Second, we'd find there'd be much value in holding classes on family financing, job searching and career planning in church. This is the place whose textbook, the Bible, gives advice on money four times as often as it does on prayer. More than 2,000 verses, which Christian author Philip Yancey says can be summarized into three basic questions: How did you get it? What are you doing with it? What is it doing to you?

In the course of learning together, we'd discover that the church is full of capitalists and socialists. We wouldn't agree, but at least we'd be expanding solutions on issues that cause every family anxiety.

Finally, we'd find not just bailout but real rescue - salvation even - from the fear that broods over us. Some of the most usable Christian writing for modern times came out of the 1980 recession when a Maryland pastor, Eugene Peterson, saw his calm Presbyterian congregation panic over their failing fortunes. That fear led this scholar in both Hebrew and Greek to translate the Bible into street language, in a Bible called The Message, so people could understand and feel what God's story of rescue really means. With 11 million copies sold, it shows he struck a nerve.
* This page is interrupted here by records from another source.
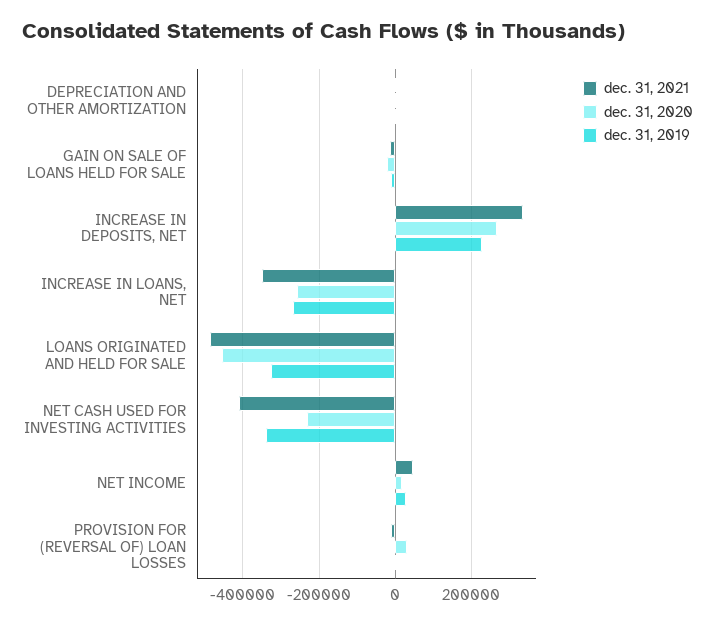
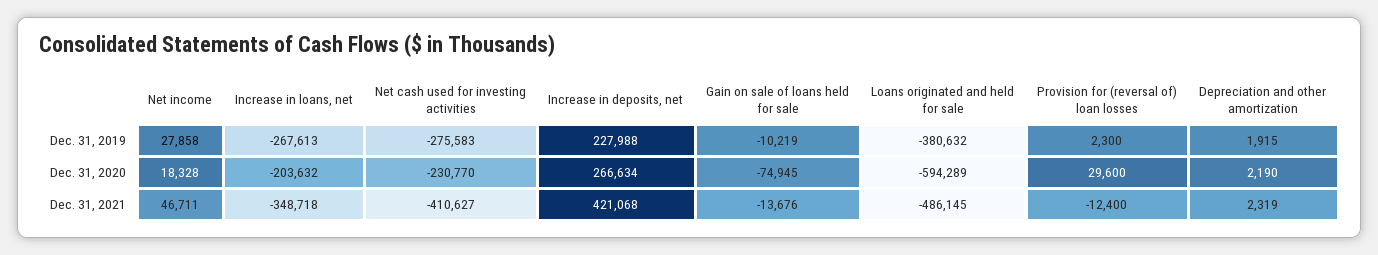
dec. 31, 2020, GAIN ON SALE OF LOANS HELD FOR SALE: -20000 -> -74945
dec. 31, 2021, INCREASE IN DEPOSITS, NET: 340000 -> 421068
dec. 31, 2020, INCREASE IN LOANS, NET: -260000 -> -203632
dec. 31, 2020, LOANS ORIGINATED AND HELD FOR SALE: -460000 -> -594289
dec. 31, 2019, LOANS ORIGINATED AND HELD FOR SALE: -320000 -> -380632
dec. 31, 2019, NET CASH USED FOR INVESTING ACTIVITIES: -340000 -> -275583

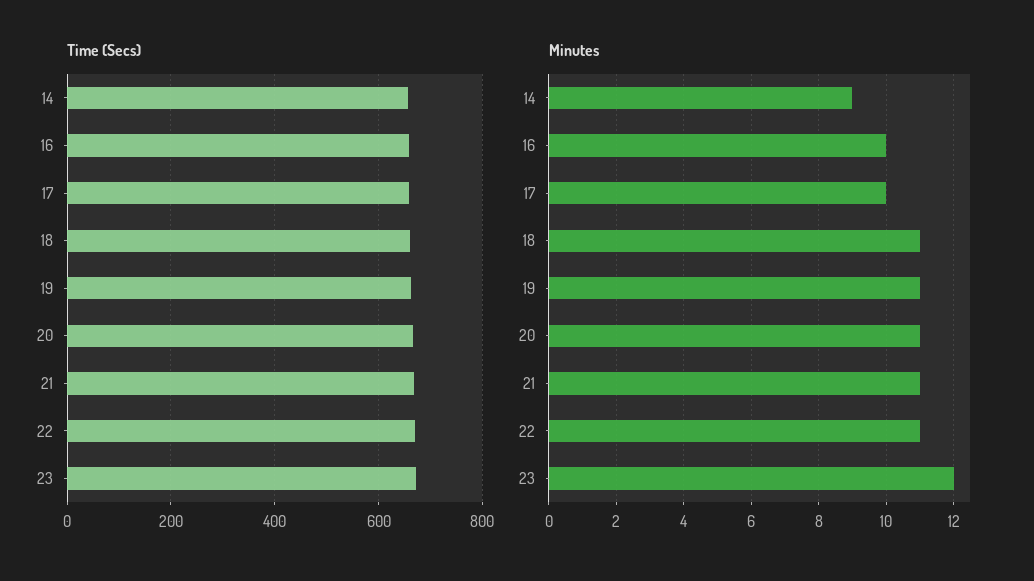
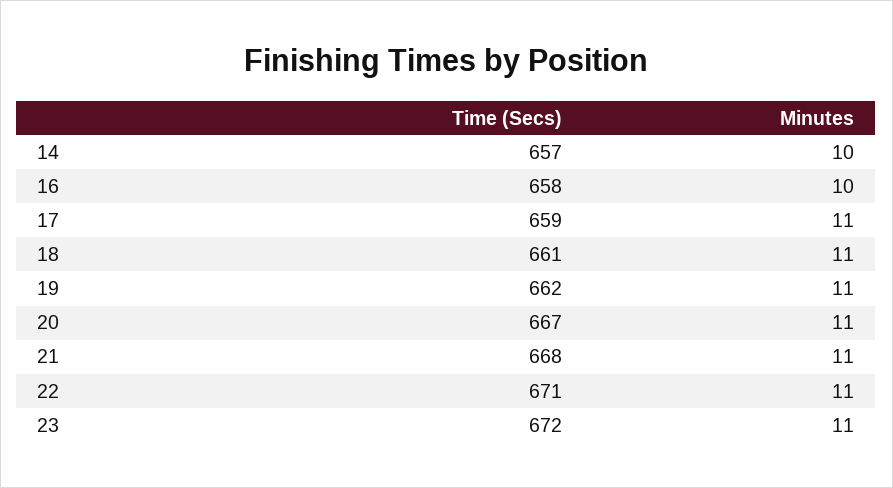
Minutes, 14: 9 -> 10
Minutes, 17: 10 -> 11
Minutes, 23: 12 -> 11

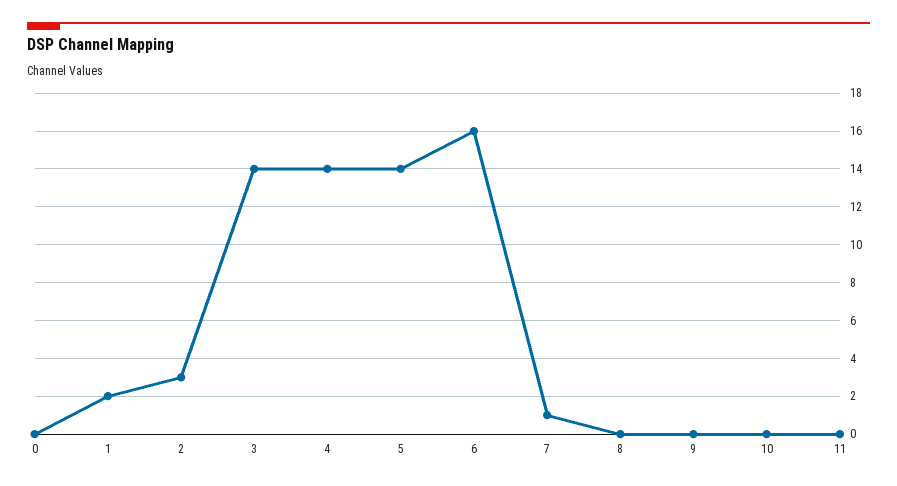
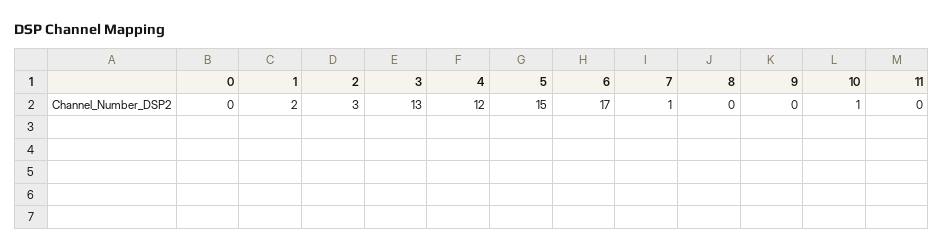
3: 14 -> 13
4: 14 -> 12
5: 14 -> 15
6: 16 -> 17
10: 0 -> 1

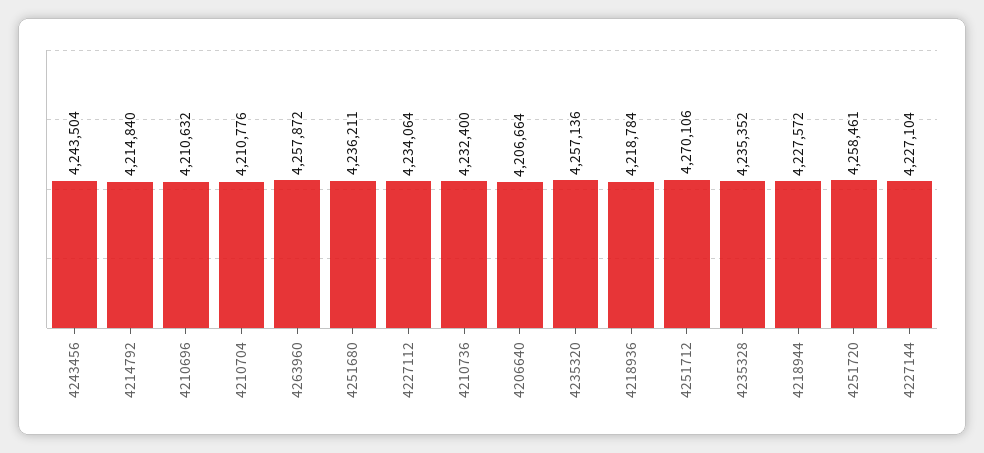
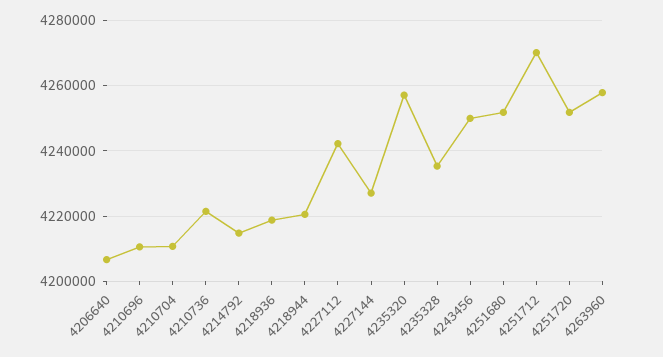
4243456: 4243504 -> 4250000
4251680: 4236211 -> 4252000
4227112: 4234064 -> 4242000
4210736: 4232400 -> 4222000
4218944: 4227572 -> 4220000
4251720: 4258461 -> 4252000

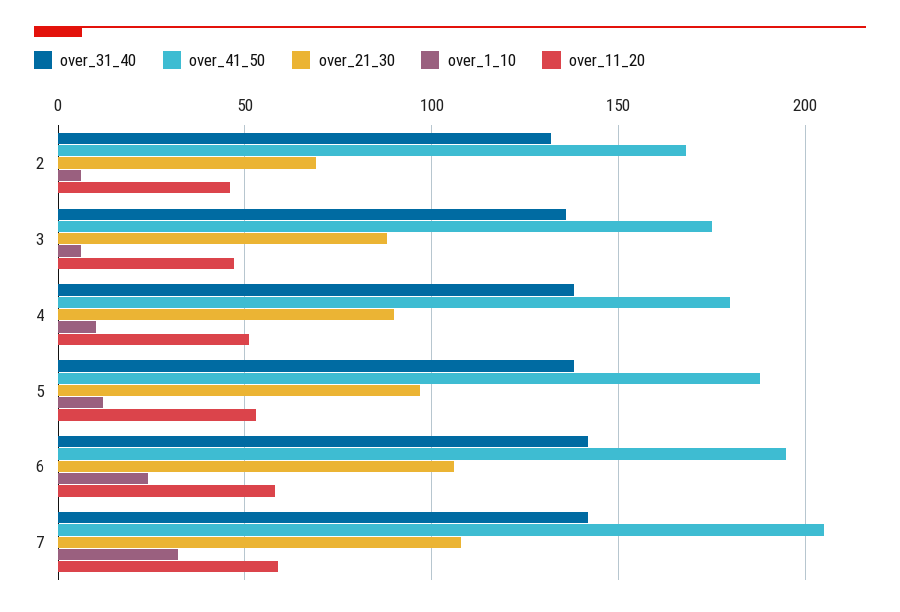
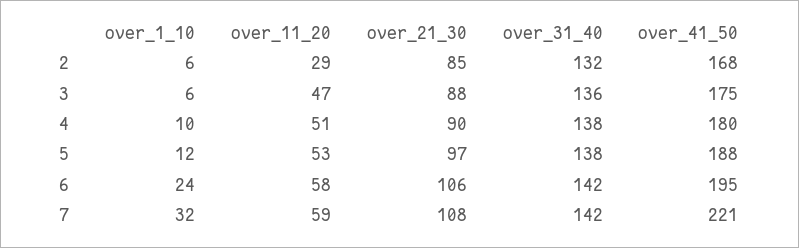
over_21_30, 2: 70 -> 85
over_11_20, 2: 45 -> 29
over_41_50, 7: 205 -> 221

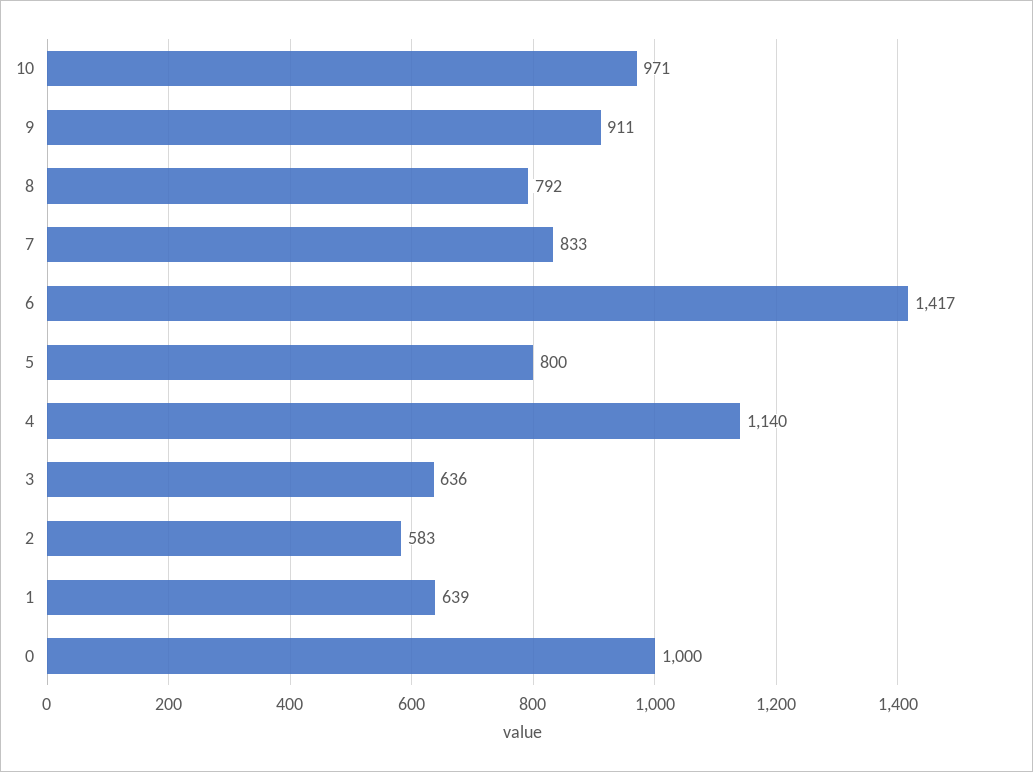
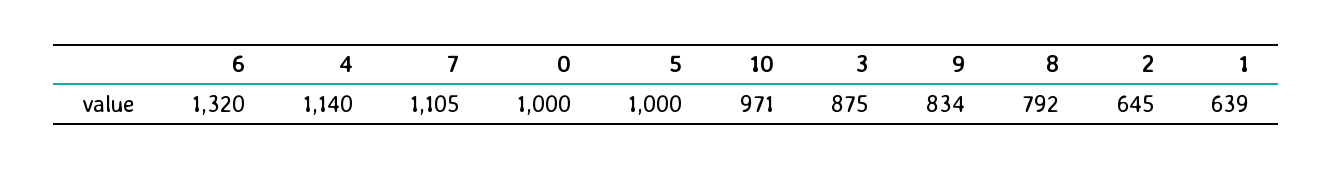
9: 911 -> 834
7: 833 -> 1105
6: 1417 -> 1320
5: 800 -> 1000
3: 636 -> 875
2: 583 -> 645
"Saved is a big word for us," he said. "Do you know what that word means in Hebrew? It means 'space.' Give us space. Salvation is a prairie. All the fences are down. All the doors are opened. Salvation is entering into largeness, God's largeness."

Imagine if we could think with that largeness, instead of the fearful smallness that Adam was strapped with on his encounter with financial viability. Imagine if all the doors were opened on possibility because my financial future really isn't all about me.